Copy the records word for word, from the first line through the line containing "subtitle Aktueller Stand: 07.03.18", including that line.

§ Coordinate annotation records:
begin

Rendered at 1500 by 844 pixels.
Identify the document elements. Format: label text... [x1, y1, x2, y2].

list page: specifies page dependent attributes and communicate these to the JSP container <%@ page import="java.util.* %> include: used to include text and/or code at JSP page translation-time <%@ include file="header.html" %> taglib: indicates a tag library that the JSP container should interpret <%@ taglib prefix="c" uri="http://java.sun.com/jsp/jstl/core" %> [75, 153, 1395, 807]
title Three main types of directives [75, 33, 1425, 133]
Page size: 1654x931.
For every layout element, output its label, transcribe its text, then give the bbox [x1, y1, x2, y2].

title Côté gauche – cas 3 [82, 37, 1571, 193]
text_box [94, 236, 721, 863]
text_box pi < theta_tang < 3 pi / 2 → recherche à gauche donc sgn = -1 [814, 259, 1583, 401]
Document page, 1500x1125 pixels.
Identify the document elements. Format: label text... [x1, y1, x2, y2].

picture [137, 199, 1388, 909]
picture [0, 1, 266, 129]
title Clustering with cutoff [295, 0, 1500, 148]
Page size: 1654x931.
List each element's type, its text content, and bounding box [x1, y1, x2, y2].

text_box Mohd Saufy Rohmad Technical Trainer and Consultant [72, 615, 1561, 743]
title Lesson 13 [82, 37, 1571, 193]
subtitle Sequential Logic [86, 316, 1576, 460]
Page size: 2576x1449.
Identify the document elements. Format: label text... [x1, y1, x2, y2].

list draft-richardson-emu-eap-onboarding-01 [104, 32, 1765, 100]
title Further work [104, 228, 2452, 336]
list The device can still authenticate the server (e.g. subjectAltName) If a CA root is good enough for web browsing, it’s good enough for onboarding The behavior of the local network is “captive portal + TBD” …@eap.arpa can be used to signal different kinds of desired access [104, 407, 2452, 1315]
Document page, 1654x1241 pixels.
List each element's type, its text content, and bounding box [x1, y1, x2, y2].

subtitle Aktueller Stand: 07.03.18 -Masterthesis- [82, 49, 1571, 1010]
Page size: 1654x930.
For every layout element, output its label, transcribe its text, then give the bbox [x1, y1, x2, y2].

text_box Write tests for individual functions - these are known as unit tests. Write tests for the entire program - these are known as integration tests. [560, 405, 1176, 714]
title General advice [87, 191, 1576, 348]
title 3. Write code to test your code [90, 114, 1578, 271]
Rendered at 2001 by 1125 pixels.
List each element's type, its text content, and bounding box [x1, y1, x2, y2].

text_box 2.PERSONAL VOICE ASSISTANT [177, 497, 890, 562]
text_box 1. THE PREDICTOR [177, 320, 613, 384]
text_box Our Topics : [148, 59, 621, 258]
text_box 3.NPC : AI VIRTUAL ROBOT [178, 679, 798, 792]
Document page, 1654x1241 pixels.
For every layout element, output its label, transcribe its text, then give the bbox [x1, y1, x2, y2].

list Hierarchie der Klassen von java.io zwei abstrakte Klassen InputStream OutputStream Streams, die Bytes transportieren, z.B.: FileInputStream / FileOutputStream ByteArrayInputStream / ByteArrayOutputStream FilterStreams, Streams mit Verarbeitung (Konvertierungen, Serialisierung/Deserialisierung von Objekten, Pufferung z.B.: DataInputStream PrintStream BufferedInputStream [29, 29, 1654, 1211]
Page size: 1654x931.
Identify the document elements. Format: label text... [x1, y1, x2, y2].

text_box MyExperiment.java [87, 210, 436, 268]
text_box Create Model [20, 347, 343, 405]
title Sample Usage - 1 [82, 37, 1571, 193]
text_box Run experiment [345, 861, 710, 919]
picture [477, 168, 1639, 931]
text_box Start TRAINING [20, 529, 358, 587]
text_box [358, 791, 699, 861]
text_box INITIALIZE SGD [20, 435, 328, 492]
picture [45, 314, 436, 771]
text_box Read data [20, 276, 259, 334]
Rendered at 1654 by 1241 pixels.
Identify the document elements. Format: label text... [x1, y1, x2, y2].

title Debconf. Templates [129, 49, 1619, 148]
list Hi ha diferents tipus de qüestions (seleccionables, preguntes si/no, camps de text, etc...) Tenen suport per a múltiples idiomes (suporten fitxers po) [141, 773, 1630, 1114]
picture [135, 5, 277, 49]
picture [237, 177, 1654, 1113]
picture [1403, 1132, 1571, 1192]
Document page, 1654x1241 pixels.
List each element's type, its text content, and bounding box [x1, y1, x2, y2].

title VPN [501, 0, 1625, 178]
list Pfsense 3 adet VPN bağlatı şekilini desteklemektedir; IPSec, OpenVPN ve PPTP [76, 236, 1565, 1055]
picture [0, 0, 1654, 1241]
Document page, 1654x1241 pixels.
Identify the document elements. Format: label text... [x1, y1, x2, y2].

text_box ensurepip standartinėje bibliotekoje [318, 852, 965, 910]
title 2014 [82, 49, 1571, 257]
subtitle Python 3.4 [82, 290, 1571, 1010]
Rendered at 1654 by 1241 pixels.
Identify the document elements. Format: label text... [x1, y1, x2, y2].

end

§ Correct result:
Rendered at 1500 by 844 pixels.
Identify the document elements. Format: label text... [x1, y1, x2, y2].

list page: specifies page dependent attributes and communicate these to the JSP container <%@ page import="java.util.* %> include: used to include text and/or code at JSP page translation-time <%@ include file="header.html" %> taglib: indicates a tag library that the JSP container should interpret <%@ taglib prefix="c" uri="http://java.sun.com/jsp/jstl/core" %> [75, 153, 1395, 807]
title Three main types of directives [75, 33, 1425, 133]
Page size: 1654x931.
For every layout element, output its label, transcribe its text, then give the bbox [x1, y1, x2, y2].

title Côté gauche – cas 3 [82, 37, 1571, 193]
text_box [94, 236, 721, 863]
text_box pi < theta_tang < 3 pi / 2 → recherche à gauche donc sgn = -1 [814, 259, 1583, 401]
Document page, 1500x1125 pixels.
Identify the document elements. Format: label text... [x1, y1, x2, y2].

picture [137, 199, 1388, 909]
picture [0, 1, 266, 129]
title Clustering with cutoff [295, 0, 1500, 148]
Page size: 1654x931.
List each element's type, its text content, and bounding box [x1, y1, x2, y2].

text_box Mohd Saufy Rohmad Technical Trainer and Consultant [72, 615, 1561, 743]
title Lesson 13 [82, 37, 1571, 193]
subtitle Sequential Logic [86, 316, 1576, 460]
Page size: 2576x1449.
Identify the document elements. Format: label text... [x1, y1, x2, y2].

list draft-richardson-emu-eap-onboarding-01 [104, 32, 1765, 100]
title Further work [104, 228, 2452, 336]
list The device can still authenticate the server (e.g. subjectAltName) If a CA root is good enough for web browsing, it’s good enough for onboarding The behavior of the local network is “captive portal + TBD” …@eap.arpa can be used to signal different kinds of desired access [104, 407, 2452, 1315]
Document page, 1654x1241 pixels.
List each element's type, its text content, and bounding box [x1, y1, x2, y2].

subtitle Aktueller Stand: 07.03.18 -Masterthesis- [82, 49, 1571, 1010]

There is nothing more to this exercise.